House debates

Thursday, 16 February 2012

Adjournment

Climate Change

12:39 pm

Photo of Luke SimpkinsLuke Simpkins (Cowan, Liberal Party) Share this | | Hansard source

The Australian people continue to be concerned about the Labor-Green government's carbon tax and they have every right to be concerned. An economy-wide carbon tax that exceeds the plans of every other economy in the world is reckless and destructive for Australian jobs and interests. The carbon tax was, as we know, specifically ruled out by the current Prime Minister and the Treasurer before the 2010 election and then deceitfully brought back after all the deals were done with the Greens and the Independents. It remains a disgrace and a blight on the democratic principles of our nation. Unfortunately the carbon tax deceit is an all-too-familiar hallmark of this Prime Minister and this government, all pretty much par for the course. They will be long remembered for these low standards.

I have spoken before about the carbon tax and I am not afraid to say that I am no adherent to the theory of anthropogenic global warming. I have made that point many times before in the parliament. Unlike those on the other side, I am not prepared to listen to the Prime Minister, the former Prime Minister and others whose justifications for the carbon tax betrayal are based upon the assertions that the science is settled or other great lines that begin with, 'All credible scientists agree' when the statements are just not true.

Recently Fritz Vahrenholt, a German electricity utility executive, holder of a doctorate of chemistry and author of Diekalte Sonne, said in an interview with Der Spiegel that the official United Nations forecasts on the severity of climate change are overstated and supported by weak science. Dr Vahrenholt has been noted as a real champion of renewable energy, so he does deserve to be listened to. In an interview, he states:

I want new scientific findings to be included in the climate debate. It would then become clear that the simple equation that CO2 and other man-made greenhouse gases are almost exclusively responsible for climate change is unsustainable. It has not gotten any warmer on this planet in almost 14 years, despite continued increases in CO2 emissions. Established climate science has to come up with an answer to that.

He went on to say:

In my experience as an energy expert, I learned that the Intergovernmental Panel on Climate Change (IPCC) is more of a political than a scientific body. As a reporteur on renewable energy, I witnessed how thin the factual basis is for predictions that are made at the IPCC.

For the IPCC and the politicians it influences, CO2 is practically the only factor. The importance of the sun for the climate is systematically underestimated, and the importance of CO2 is systematically overestimated. As a result, all climate predictions are based on the wrong underlying facts.
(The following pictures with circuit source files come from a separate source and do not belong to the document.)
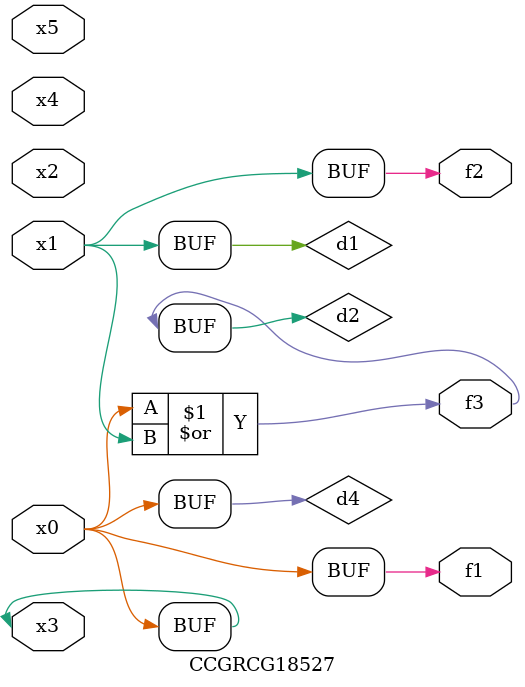
<source format=v>
module CCGRCG18527(
	input x0, x1, x2, x3, x4, x5,
	output f1, f2, f3
);

	wire d1, d2, d3, d4;

	and (d1, x1);
	or (d2, x0, x1);
	nand (d3, x0, x5);
	buf (d4, x0, x3);
	assign f1 = d4;
	assign f2 = d1;
	assign f3 = d2;
endmodule

</source>
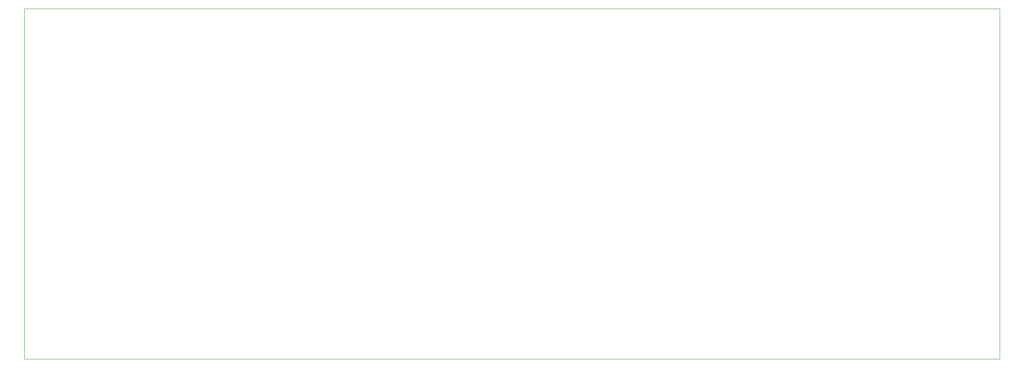
<source format=gbr>
%TF.GenerationSoftware,KiCad,Pcbnew,(5.1.9)-1*%
%TF.CreationDate,2021-04-16T14:26:57+02:00*%
%TF.ProjectId,dc_link,64635f6c-696e-46b2-9e6b-696361645f70,rev?*%
%TF.SameCoordinates,Original*%
%TF.FileFunction,Profile,NP*%
%FSLAX46Y46*%
G04 Gerber Fmt 4.6, Leading zero omitted, Abs format (unit mm)*
G04 Created by KiCad (PCBNEW (5.1.9)-1) date 2021-04-16 14:26:57*
%MOMM*%
%LPD*%
G01*
G04 APERTURE LIST*
%TA.AperFunction,Profile*%
%ADD10C,0.050000*%
%TD*%
G04 APERTURE END LIST*
D10*
X39370000Y-51435000D02*
X239395000Y-51435000D01*
X39370000Y-123317000D02*
X39370000Y-51435000D01*
X239395000Y-123317000D02*
X39370000Y-123317000D01*
X239395000Y-51435000D02*
X239395000Y-123317000D01*
M02*

</source>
The Labor government is claiming that a carbon tax will reduce carbon output. As I have said previously, we know that carbon dioxide makes up around 395 parts per million in the atmosphere. But 97 per cent of that is naturally occurring, so human produced CO2 accounts for just three parts per million in the atmosphere or just 0.00001185 per cent of the atmosphere. But that is not the bottom line for this country, because Australia produces just 1.8 per cent of that figure. That means Australian production of CO2 amounts to 0.0000002133 per cent of the atmosphere. That is the figure against which this failure of a government wants to apply a multi-billion-dollar tax, to reduce that figure by just five per cent. This Labor government's multi-billion-dollar tax will result in the reduction of CO2 in the atmosphere by 0.000000010665 per cent. This is just another example of the failure of a policy that will do nothing for the environment and will only damage this country and reduce the standard of living for Australians.

Obviously the Greens and many in the Labor Party are true believers and very keen to redistribute the wealth of this country and not just attack the big employers in Australia but ensure that the downstream effects of the carbon tax will impact through every house, all for absolutely no effect on the environment of the world. In fact, the world's biggest carbon tax reaching across our economy will have no impact. What it will impact upon is the jobs of Australians and the competitive standing of so many of our industries. It will make it harder for businesses to expand or to continue to operate at current levels, making them more likely to lay off workers as they struggle to compete. Again, there will be no impact on the world's climate, nothing at all.

It is all very well for this government to seek to indoctrinate children through a grant to the children's TV program dirtgirlworld via state owned media, but North Korean tactics do not make up for the reality that human induced global warming is not a proven theory and that many questions remain unanswered, or perhaps they are unanswerable. I remind the government that Australians are not stupid. They are smart and they question the differences between what they see happening in the real world and what is pushed out to them in slick and emotive advertising campaigns by this low-credibility and untrustworthy government.